Emotet’s ability to spread laterally through devices on a network also made it among the most resilient pieces of malware seen in recent times, as Europol argued.

In fact, it became one of the biggest threats we’ve monitored over the past few years – consistently in the top 10 campaigns detected – and more than 1.6 million victim machines, according to the DoJ.

Everyone makes mistakes

We’re pleased to report that since the takedown operation in January, there has been no Emotet activity. We still observed some detections, since it is nearly impossible to erase all traces of infection immediately upon takedown. As residual infections continue to be cleaned up, we’ll see a gradual elimination of the threat, much like the impact of various restrictions or vaccinations that curb the COVID-19 pandemic.

But what of the future? This is where things are less certain.

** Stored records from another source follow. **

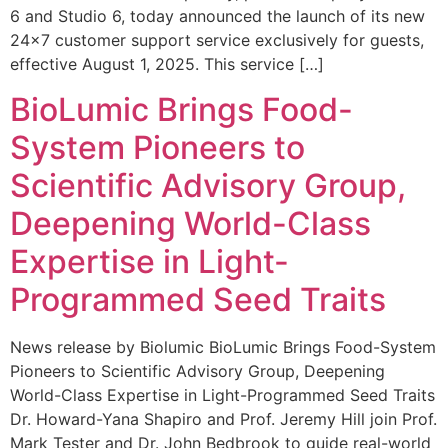
6 and Studio 6, today announced the launch of its new
24×7 customer support service exclusively for guests,
effective August 1, 2025. This service […]
BioLumic Brings Food-
System Pioneers to
Scientific Advisory Group,
Deepening World-Class
Expertise in Light-
Programmed Seed Traits
News release by Biolumic BioLumic Brings Food-System
Pioneers to Scientific Advisory Group, Deepening
World-Class Expertise in Light-Programmed Seed Traits
Dr. Howard-Yana Shapiro and Prof. Jeremy Hill join Prof.
Mark Tester and Dr. John Bedbrook to guide real-world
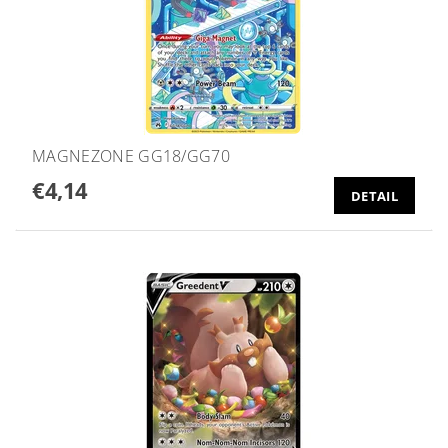
MAGNEZONE GG18/GG70
€4,14
DETAIL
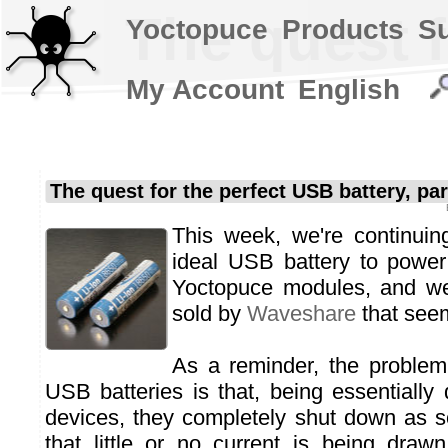
The quest f
Yoctopuce
Products
S
My Account
English
The quest for the perfect USB battery, par
This week, we're continuin
ideal USB battery to power
Yoctopuce modules, and we
sold by
Waveshare
that seem
As a reminder, the proble
USB batteries is that, being essentially
devices, they completely shut down as s
that little or no current is being drawn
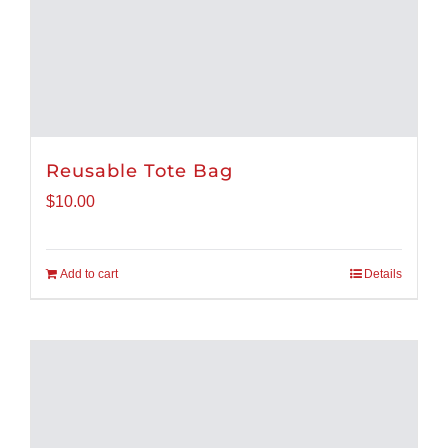
Reusable Tote Bag
$
10.00
Add to cart
Details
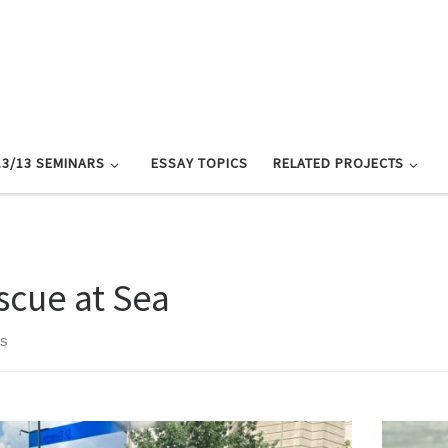
13/13 SEMINARS
ESSAY TOPICS
RELATED PROJECTS
scue at Sea
ts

It’s still not clear which members of the gang were taken into custody and therefore what resources are still available to restart operations. Quite probably, lessons will have been learned by the Emotet leaders — it’s unlikely they’ll repeat the same mistakes that gave law enforcement the ability to seize control of their infrastructure

The actors behind Emotet are well-connected and well-funded. We predict that any senior members of the group still at large will seek to partner with another trusted actor – possibly Trickbot – to purchase some of its botnet and start again.

Partnering for success

 The cybersecurity community is moving in the right direction, there’s nothing like some high-profile arrests and total infrastructure seizure to remind those still at large that cybercrime is not without its consequences. The Dutch police are doing a sterling job here, proactively posting messages on criminal forums to psych-out the bad guys. One ominous note reads: “Everyone makes mistakes. We’re waiting for yours.”

Additionally, the Dutch Police offer this tool to see if your account details were among the 4.2 million compromised.

At Trend Micro we have a long and successful history partnering with law enforcement on cases like this. It’s led to a number of arrests and convictions in the past, and we’ll always do what we can to share our global threat intelligence and expertise whenever required.

International law enforcement partnerships continue to do a great job, and the world is a lot safer place as a result. Cybercrime, like cybersecurity, is ultimately a human challenge. Sending a strong, unified message that cybercrime ultimately does not pay is key to making the digital world a safer place.